Weebrown - no real constructive advice but just thanks so much for posting this. I feel exactly the same, sometimes I think its just our own minds standing in our way - not anyone else!!
 
That's exactly what my old instructor said - he's moved countries now so I don't have him here to give me words of wisdom (or more likely tell me to get my arse in gear!). I kept putting off doing my first ever dressage test on my mare until I was 'good enough'. He said "You'll never be good enough because there is always something that you'll want to do better so just get on with it and have some fun". I loved that man and miss him heaps! I think my lack of confidence comes from other events, I generally have low self-esteem.
 
It's hard as you think everyone is watching you whereas in reality they are concentrating on themselves and not you!
I try to go with the "Someone else's opinion of me is their opinion not mine" which works well most of the time unless I'm at a low moment when really nothing helps if I'm honest :(
Try to look at your glass of life being half full rather than half empty and take each step slowly and concentrate on the good things you've done. Trust me it will get easier but am going to have a mooch for that book too :D
 
Honestly, at shows people are there to ride or to help out a friend/family member. Often they watch other rounds/tests but they aren't doing it to comment on you (or your knees), it's just to pass the time!

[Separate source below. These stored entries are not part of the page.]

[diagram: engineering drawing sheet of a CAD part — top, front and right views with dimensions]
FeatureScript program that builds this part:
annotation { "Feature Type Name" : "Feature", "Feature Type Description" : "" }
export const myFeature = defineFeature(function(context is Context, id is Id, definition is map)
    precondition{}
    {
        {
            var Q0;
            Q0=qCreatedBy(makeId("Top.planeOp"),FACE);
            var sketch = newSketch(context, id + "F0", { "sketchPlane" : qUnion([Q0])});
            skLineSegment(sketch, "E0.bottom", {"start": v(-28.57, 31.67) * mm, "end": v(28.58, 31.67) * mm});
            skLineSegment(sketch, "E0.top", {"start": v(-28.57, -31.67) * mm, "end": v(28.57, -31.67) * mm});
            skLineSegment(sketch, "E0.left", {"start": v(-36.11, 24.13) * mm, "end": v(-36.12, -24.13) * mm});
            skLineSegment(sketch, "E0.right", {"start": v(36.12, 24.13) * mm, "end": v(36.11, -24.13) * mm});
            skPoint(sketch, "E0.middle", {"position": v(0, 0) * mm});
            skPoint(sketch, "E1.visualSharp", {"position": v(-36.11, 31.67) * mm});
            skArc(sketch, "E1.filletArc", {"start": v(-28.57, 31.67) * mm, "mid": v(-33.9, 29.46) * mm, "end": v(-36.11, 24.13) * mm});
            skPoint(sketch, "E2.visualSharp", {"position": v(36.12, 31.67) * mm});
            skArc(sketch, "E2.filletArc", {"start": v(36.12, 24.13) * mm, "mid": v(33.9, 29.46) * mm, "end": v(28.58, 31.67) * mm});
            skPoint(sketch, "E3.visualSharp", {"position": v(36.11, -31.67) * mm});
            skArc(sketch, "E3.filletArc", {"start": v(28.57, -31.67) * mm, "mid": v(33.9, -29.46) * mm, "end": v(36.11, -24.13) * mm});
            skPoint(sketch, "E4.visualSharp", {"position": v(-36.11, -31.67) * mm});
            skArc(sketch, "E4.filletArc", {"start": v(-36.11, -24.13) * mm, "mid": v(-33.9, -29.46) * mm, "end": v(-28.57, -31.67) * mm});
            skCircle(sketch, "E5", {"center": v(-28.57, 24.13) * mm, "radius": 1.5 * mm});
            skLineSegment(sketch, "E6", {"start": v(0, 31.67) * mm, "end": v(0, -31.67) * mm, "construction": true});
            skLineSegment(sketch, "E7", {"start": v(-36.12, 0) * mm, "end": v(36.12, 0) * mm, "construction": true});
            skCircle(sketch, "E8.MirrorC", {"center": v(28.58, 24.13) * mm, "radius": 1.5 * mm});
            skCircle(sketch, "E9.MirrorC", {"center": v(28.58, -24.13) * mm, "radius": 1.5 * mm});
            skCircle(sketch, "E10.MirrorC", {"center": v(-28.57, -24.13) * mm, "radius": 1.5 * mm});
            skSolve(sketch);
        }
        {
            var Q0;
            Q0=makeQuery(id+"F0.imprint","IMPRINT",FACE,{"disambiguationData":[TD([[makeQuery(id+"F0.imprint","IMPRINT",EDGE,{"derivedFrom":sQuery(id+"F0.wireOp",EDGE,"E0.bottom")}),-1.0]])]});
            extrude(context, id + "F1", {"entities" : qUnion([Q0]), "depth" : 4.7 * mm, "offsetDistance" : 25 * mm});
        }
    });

As for trying out horses, if you're trying it out because it sounds like a suitable horse for your level of riding and confidence, then I'm sure a person/rider like you is what the owner is expecting. :) Don't be put off by it at all.

Having said this, I rode a fantastic ex-international eventer at a yard once, in front of two pros. All was going well (ish). I was riding like a bit of an idiot, but not toooo badly. Until we got to a course and I had a horrific stride to an upright, resulted in me hanging off horse's neck and pro saying 'I think if you two (other girls) go with him, I'll just help 'JustMe22' by herself for a while.' Cringe.

Also. Try rescue remedy :)
 
I totally know how you feel, and like everyone else has said, don't be so hard on yourself, I'm sure you are a competent rider, just lacking in confidence, that's all.
1) Getting a new horse that you've never sat on is nerve-wracking for everyone, even pros can feel nervous before getting on a new horse they haven't ridden before. You just never know how they'll behave.

2) It takes time to get into the new horse's rhythym and movement, it doesn't happen on the first time you sit on them. Even very strong riders can look a bit wobbly / out-of-sync on a new horse with a different movement to what they're used to

3) A seller won't care how you ride. I've sold two competition horses, and am not at all bothered if someone comes who has very little experience or technique (but you are certainly both experienced and u have technique). My thoughts as a seller are "they'll learn together"; "they need to get used to each other". I care more about - "do they get on with each other?", "will he/she treat the horse well?"

4) There are not enough pro riders out there with enough money to buy all the nice horses for sale. I don't think any seller is expecting only pros to turn up, unless it is a difficult / nightmare horse!!

5) Try Rescue Remedy - I keep a bottle in the car just in case

6) Try Jo Cooper, Equestrian Confidence - to try to get to the bottom of your fears, she does NLP, is reasonably priced, and has a genuine interest in helping people get over their fears. www.equestrianconfidence.com - I used her after I had a bad accident that left me completely devoid of any shred of confidence. She's brilliant.

7) Think positive, be kind to yourself, and good luck finding "the one"!!